Accidents in recent years have brought glass panel training and operational excellence under the spotlight, and the industry continues to develop training and safe practices to keep up with the new technology.
“Within four months of the Air France 447 crash–May through October 2009–three additional A330s experienced high-altitude total loss of air data in convective weather above FL370,” according to Chris Lutat. “Why did these three crews recover while the Air France crew did not? Those three events became a footnote. Why aren’t we looking at what these pilots did correctly?” he asked rhetorically at Bombardier’s recent Safety Standdown event in Wichita.
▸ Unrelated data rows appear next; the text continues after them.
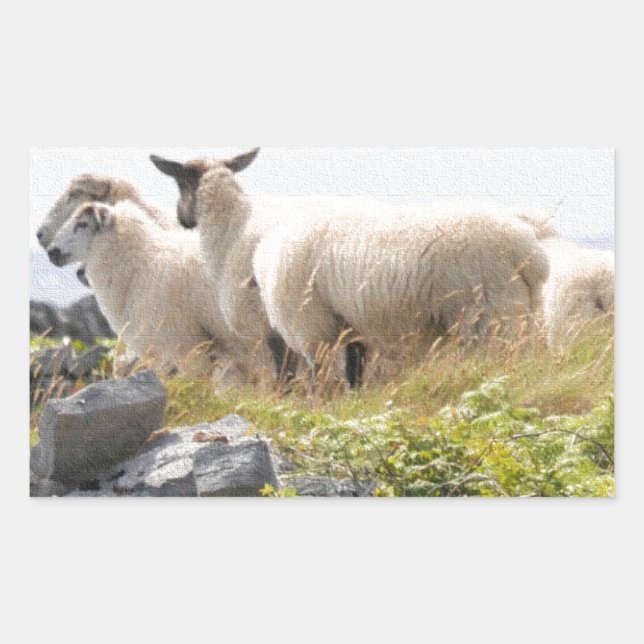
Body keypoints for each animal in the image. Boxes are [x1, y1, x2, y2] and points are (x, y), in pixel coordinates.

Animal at [252, 206, 551, 387]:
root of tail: (528, 248)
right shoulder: (348, 325)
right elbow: (354, 369)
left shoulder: (313, 325)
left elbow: (321, 374)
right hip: (518, 312)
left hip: (489, 311)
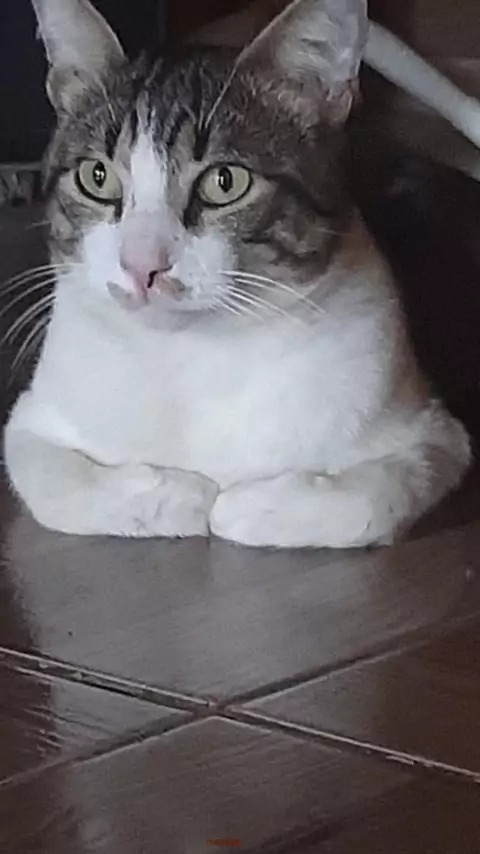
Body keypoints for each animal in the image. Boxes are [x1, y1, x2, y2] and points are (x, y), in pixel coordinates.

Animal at [3, 0, 471, 548]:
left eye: (225, 182)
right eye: (96, 177)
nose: (142, 264)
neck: (191, 358)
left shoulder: (436, 434)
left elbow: (378, 497)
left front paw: (246, 507)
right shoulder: (32, 419)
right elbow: (51, 478)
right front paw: (178, 497)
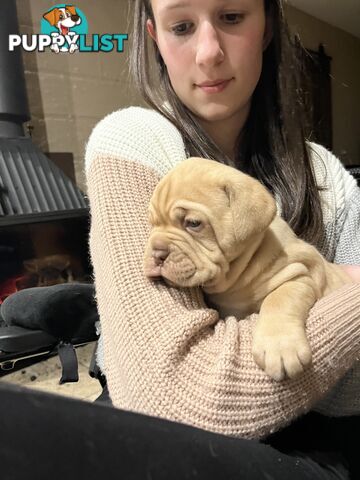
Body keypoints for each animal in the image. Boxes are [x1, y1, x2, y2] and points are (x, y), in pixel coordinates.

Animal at [143, 159, 352, 380]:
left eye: (193, 223)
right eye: (152, 223)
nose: (157, 252)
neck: (240, 271)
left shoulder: (299, 275)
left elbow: (278, 300)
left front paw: (279, 347)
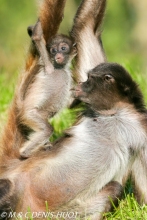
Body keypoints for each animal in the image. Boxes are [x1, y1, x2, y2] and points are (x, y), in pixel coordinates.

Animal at [0, 62, 147, 219]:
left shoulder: (140, 125)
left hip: (60, 212)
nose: (81, 84)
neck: (112, 114)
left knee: (115, 187)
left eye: (89, 80)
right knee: (7, 185)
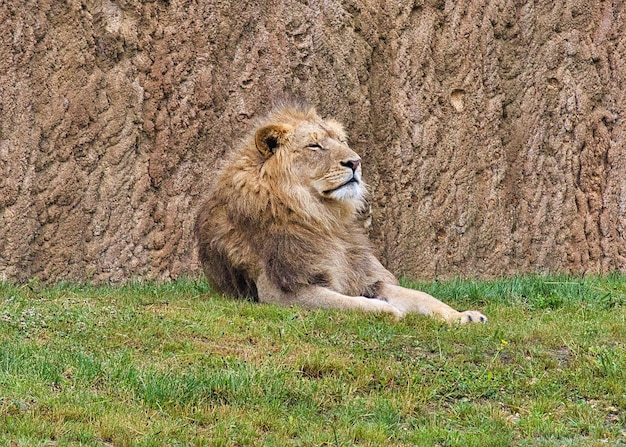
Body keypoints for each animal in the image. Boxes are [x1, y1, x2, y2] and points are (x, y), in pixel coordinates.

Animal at [193, 103, 486, 324]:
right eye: (314, 146)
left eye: (342, 141)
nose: (355, 162)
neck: (324, 218)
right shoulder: (280, 291)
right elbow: (347, 303)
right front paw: (389, 311)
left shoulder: (366, 278)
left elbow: (421, 296)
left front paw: (463, 316)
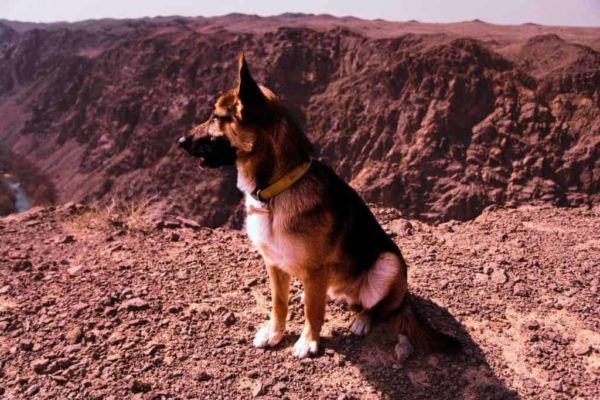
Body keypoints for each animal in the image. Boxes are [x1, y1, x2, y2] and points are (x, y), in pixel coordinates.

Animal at [178, 54, 460, 360]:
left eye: (216, 117)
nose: (180, 141)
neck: (276, 190)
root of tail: (405, 295)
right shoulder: (274, 264)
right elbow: (279, 304)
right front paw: (275, 332)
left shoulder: (315, 269)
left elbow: (313, 311)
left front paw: (308, 341)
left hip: (389, 264)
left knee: (378, 307)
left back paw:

Lutat is an MD-11 check airman and a member of the Convergent Performance team that looks closely at human performance, especially for pilots.
“Almost two full decades of flight training on these airplanes and we finally have a repository of expert knowledge on glass [cockpit operations],” Lutat said. “Training was pretty much absent when we began operating these aircraft. Good judgment and safe practices simply do not come packaged along with new technology.”
Lutat echoed NTSB member John Lauber in arguing that the industry must define the relationship between people and technology and not let the technology define the people at the controls. “Glass-cockpit airplanes are still just airplanes,” he said. “The elements of discipline, skill and proficiency remain unchallenged as the foundation of professional airmanship. The technology has simply given us a new way–a lens–through which to view how the aircraft performs.”
Why is glass operational excellence so important? “Expert performance is required right after initial training,” Lutat said. “Complex systems fail in complex ways. Few training and evaluation programs provide [much of] a balance in developing proficiency flying with degraded automation.”
Recalling Qantas Flight 32’s uncontained engine failure in 2010, Lutat explained why automation competence has become a frontline skill. “That incident left the A380 crew with information they didn’t know what to do with, information they didn’t need and necessary information they couldn’t find.”